If you will be transferring a secret file from one file system to another, you might want to protect the file from theft or exposure during the transfer. This could be an encryption key file for decrypting a multi-challenge encrypted file system or similar secret file, that are to be transferred on an unencrypted storage medium, such as an USB stick with EXFAT, NTFS or MSDOS file system on it. If you will be using the GNU Privacy Guard (GPG) without GPG key pairs, then you can encrypt with a symmetric cipher by specifying a pass phrase.
Encrypting with symmetric cipher
If you will be using GPG without GPG key pairs, then you can encrypt with a symmetric cipher by specifying a pass phrase.

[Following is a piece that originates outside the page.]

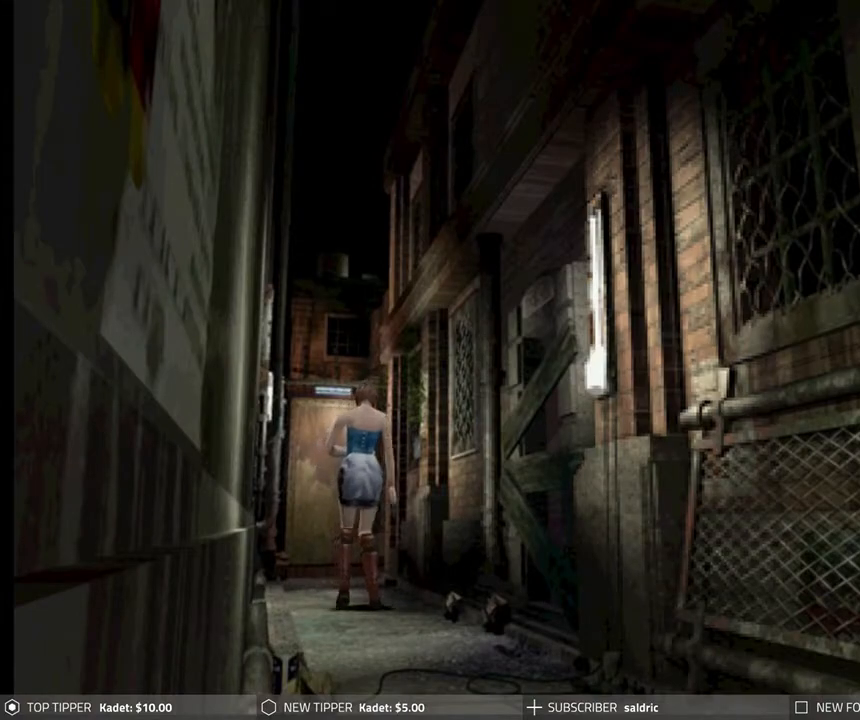
{"buttons": ["DPAD_DOWN"], "left_stick": "center", "events": []}
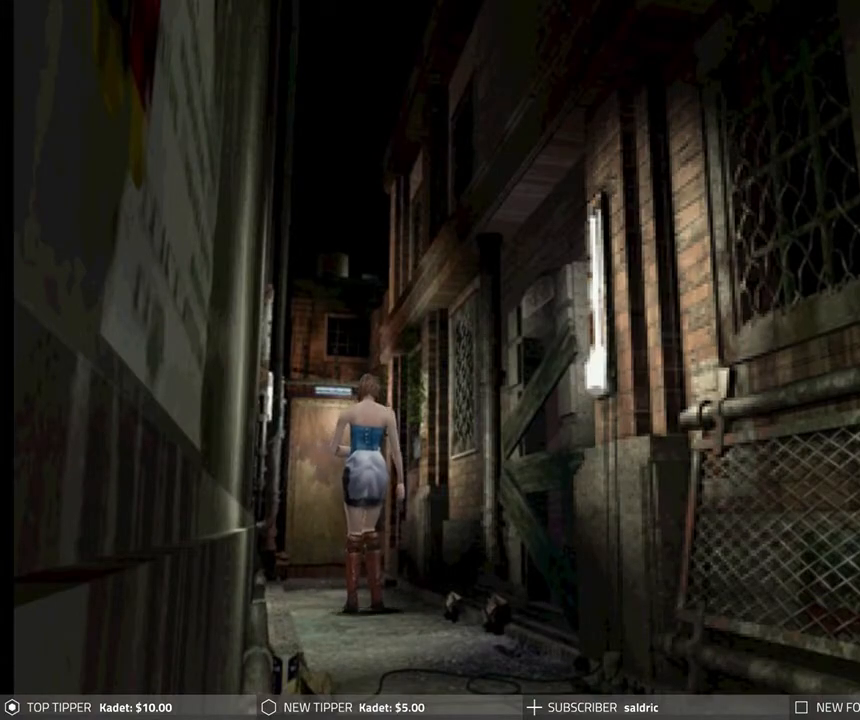
{"buttons": ["DPAD_DOWN"], "left_stick": "center", "events": []}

In cryptography, this means, that the same pass phrase will be used to encrypt and decrypt. The user, who will encrypt the file, will choose a pass phrase, which will be used to write a new encrypted file, that contain the secret file. The pass phrase should be as long and non-dictionairy complex as possible. The default cipher is AES-128.
$ gpg --symmetric keyfile.bin
The encrypted file can now be transferred safely.
$ ls keyfile.bin.gpg
You can test, that the file can be decrypted and compare it to the original file.
$ gpg --yes --output keyfile.bin.decrypted --decrypt keyfile.bin.gpg
$ cmp -s keyfile.bin keyfile.bin.decrypted && echo "Pass" || echo "Fail"
The encrypted file can be decrypted on the target file system by anyone, who know the pass phrase, that was used to encrypt the file. It is not required, that the target user has a GPG key pair.
$ gpg --yes --output keyfile.bin --decrypt keyfile.bin.gpg
The decrypted secret file can now be used.